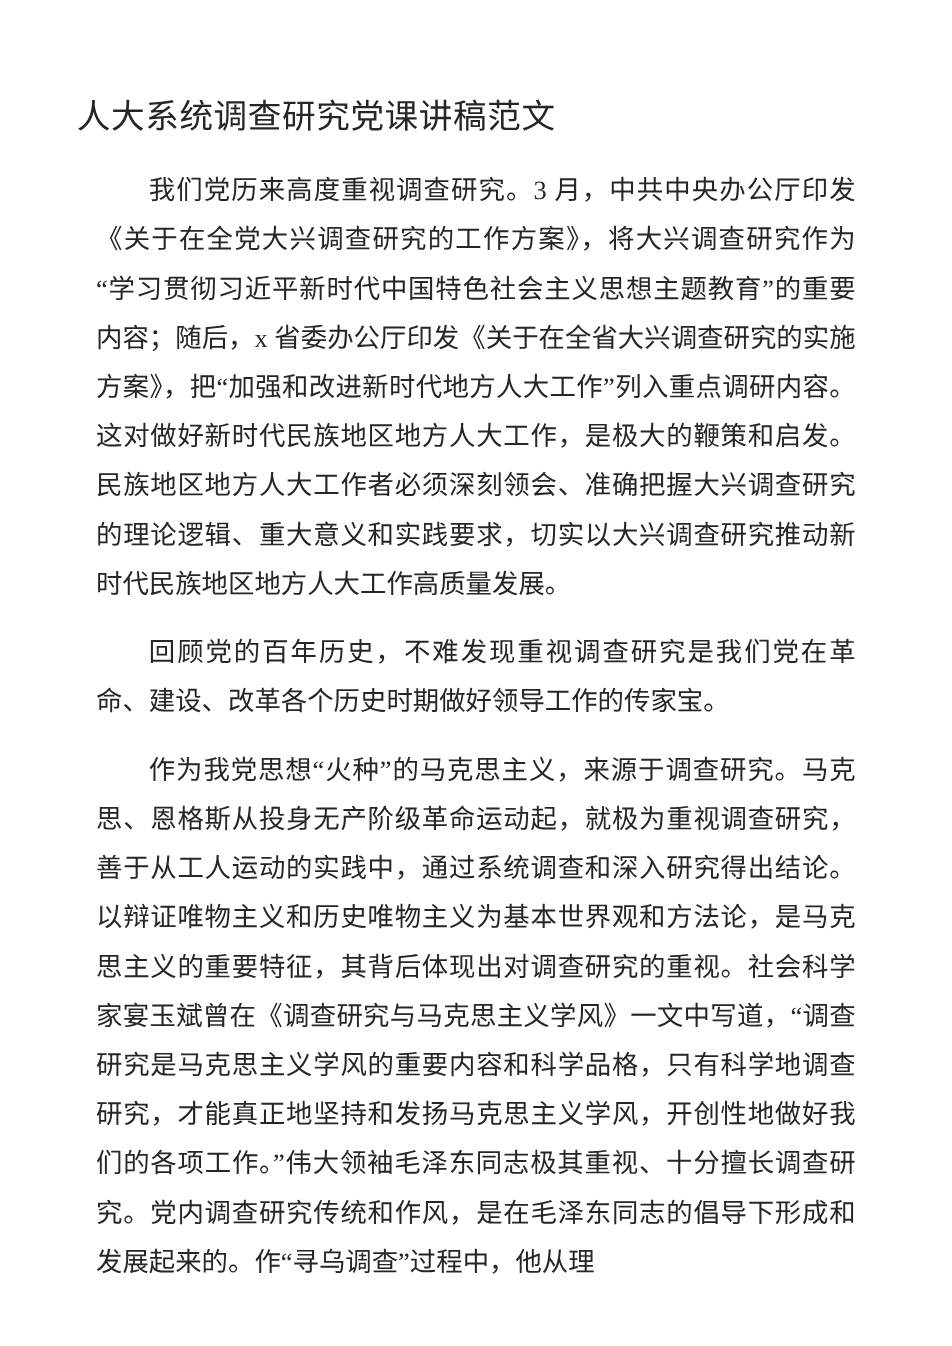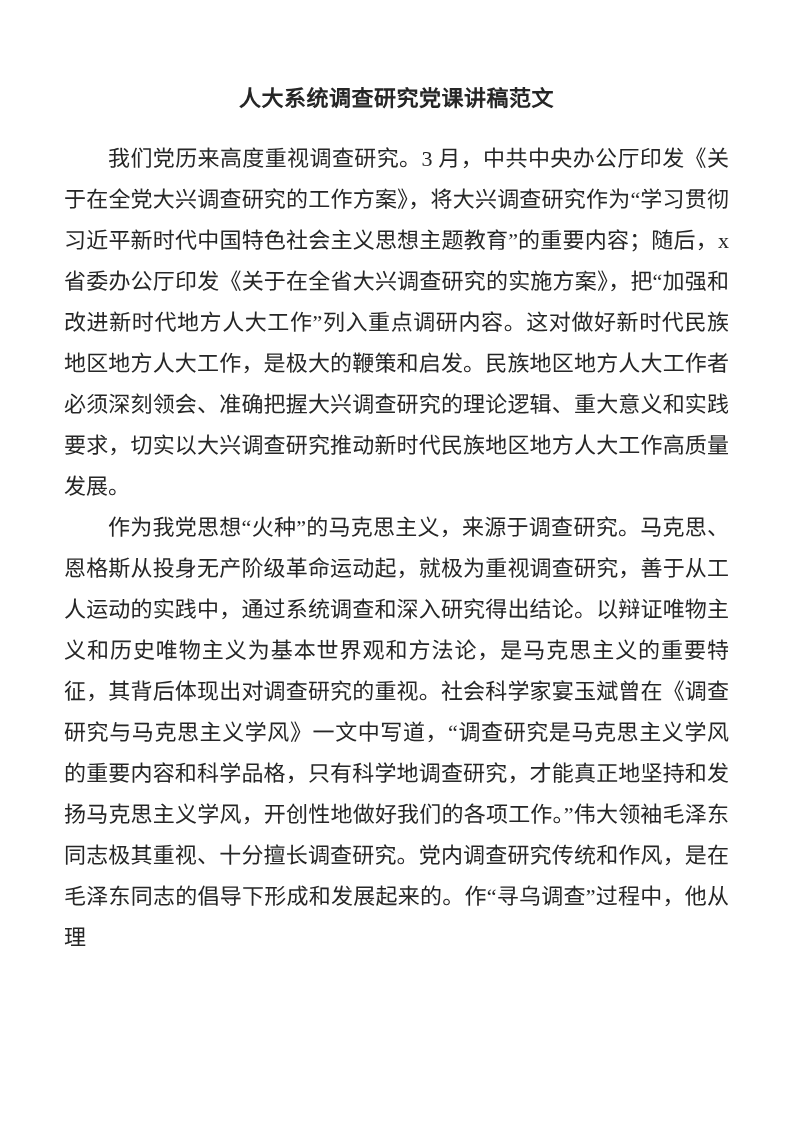--- a/index.html
+++ b/index.html
@@ -21,10 +21,9 @@
   }
   .doc-title {
     margin: 0 0 19px 0;
-    font-size: 22px;
-    font-weight: bold;
+    font-size: 28px;
+    font-weight: normal;
     line-height: 41px;
-    text-align: center;
     letter-spacing: 0.5px;
   }
   .doc-body p {

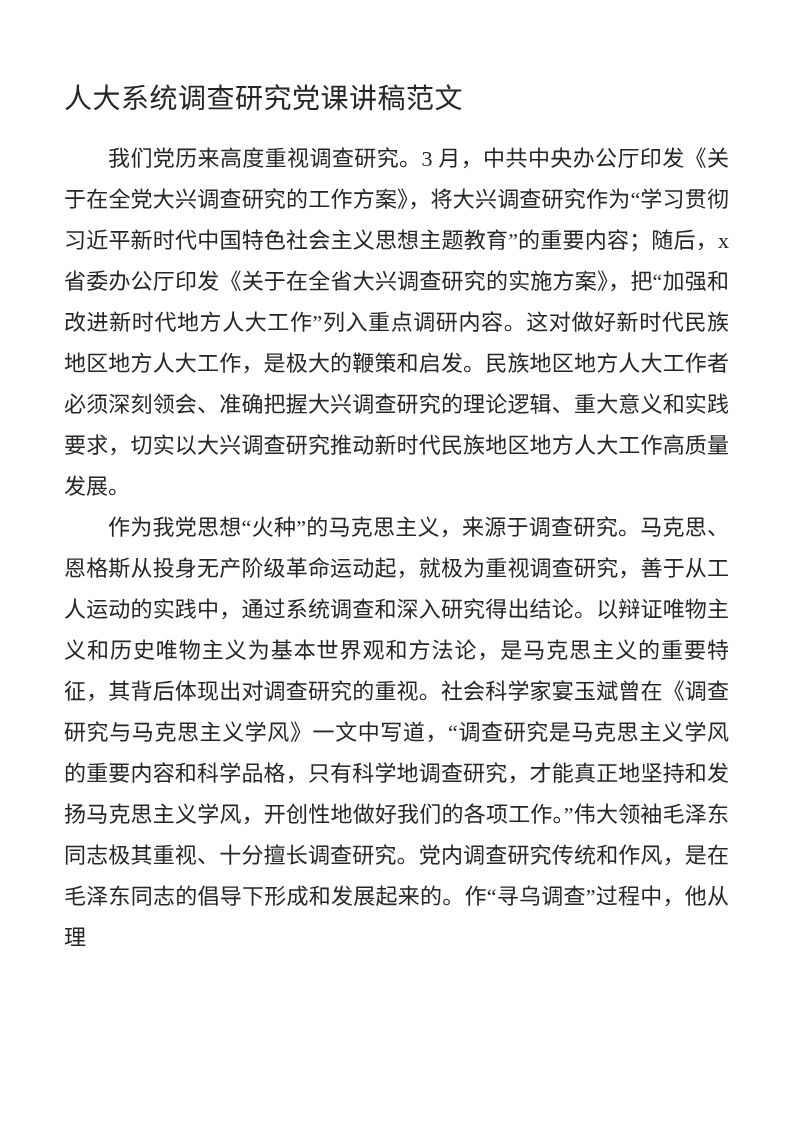--- a/index.html
+++ b/index.html
@@ -27,7 +27,7 @@
     letter-spacing: 0.5px;
   }
   .doc-body p {
-    margin: 0;
+    margin: 16px;
     font-size: 22px;
     line-height: 41px;
     text-align: justify;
§
_WHAT YOU SHOULD DO_: Copy out all lines of the listing above that include "text".

_TASK OUTPUT_:
-    text-align: center;
     text-align: justify;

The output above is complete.